### Given entries ###

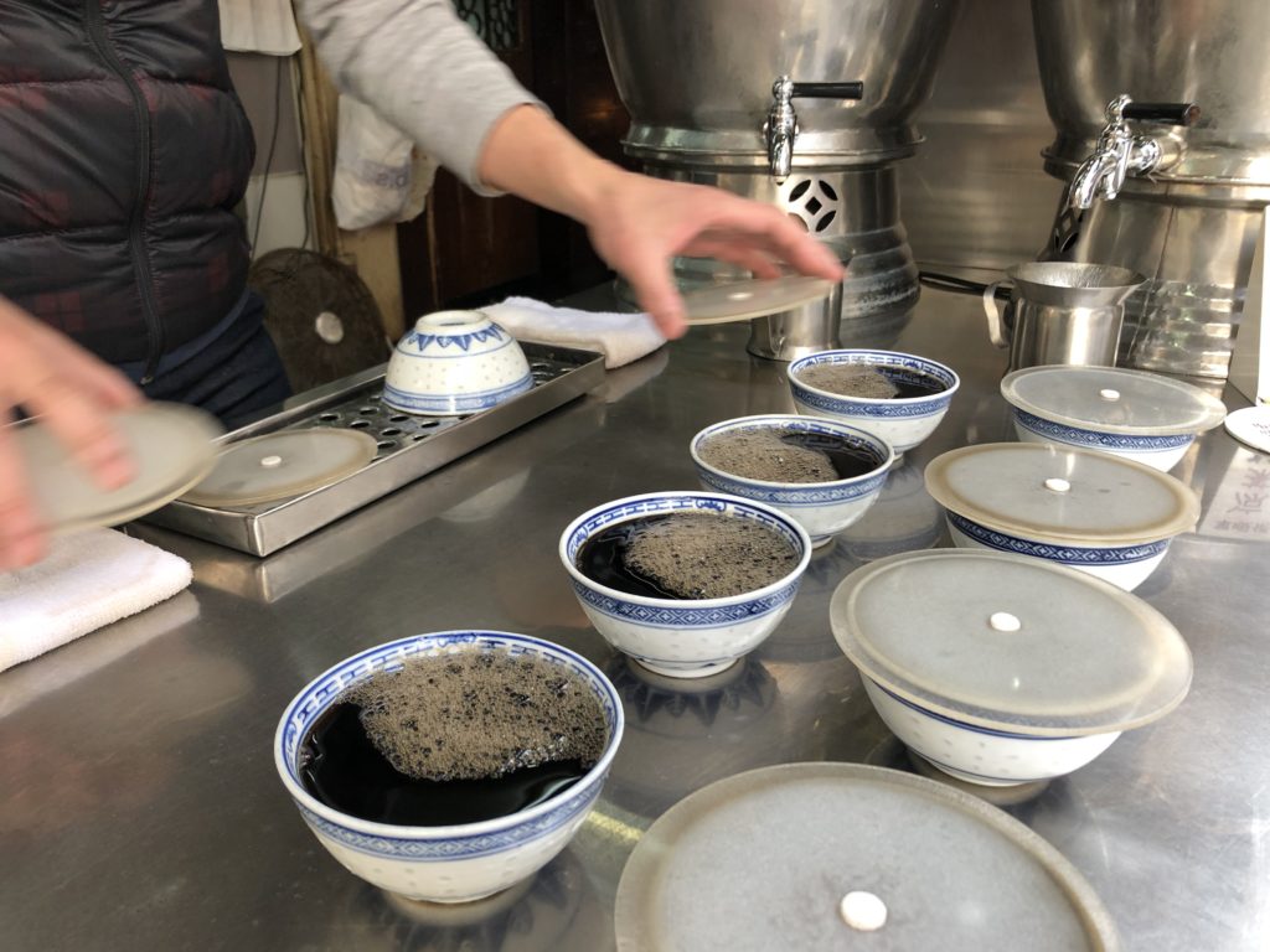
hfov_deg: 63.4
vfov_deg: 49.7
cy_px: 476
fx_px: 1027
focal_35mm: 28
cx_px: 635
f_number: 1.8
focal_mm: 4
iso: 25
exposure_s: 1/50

###
### Given entries ###

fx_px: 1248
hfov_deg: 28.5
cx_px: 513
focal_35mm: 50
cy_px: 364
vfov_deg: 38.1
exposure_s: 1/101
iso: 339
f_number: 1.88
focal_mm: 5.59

###

Set down, exactly as they appear above, all lines from the one that has "vfov_deg: 49.7" down to the one that has "exposure_s: 1/50", including those two and no others.

vfov_deg: 49.7
cy_px: 476
fx_px: 1027
focal_35mm: 28
cx_px: 635
f_number: 1.8
focal_mm: 4
iso: 25
exposure_s: 1/50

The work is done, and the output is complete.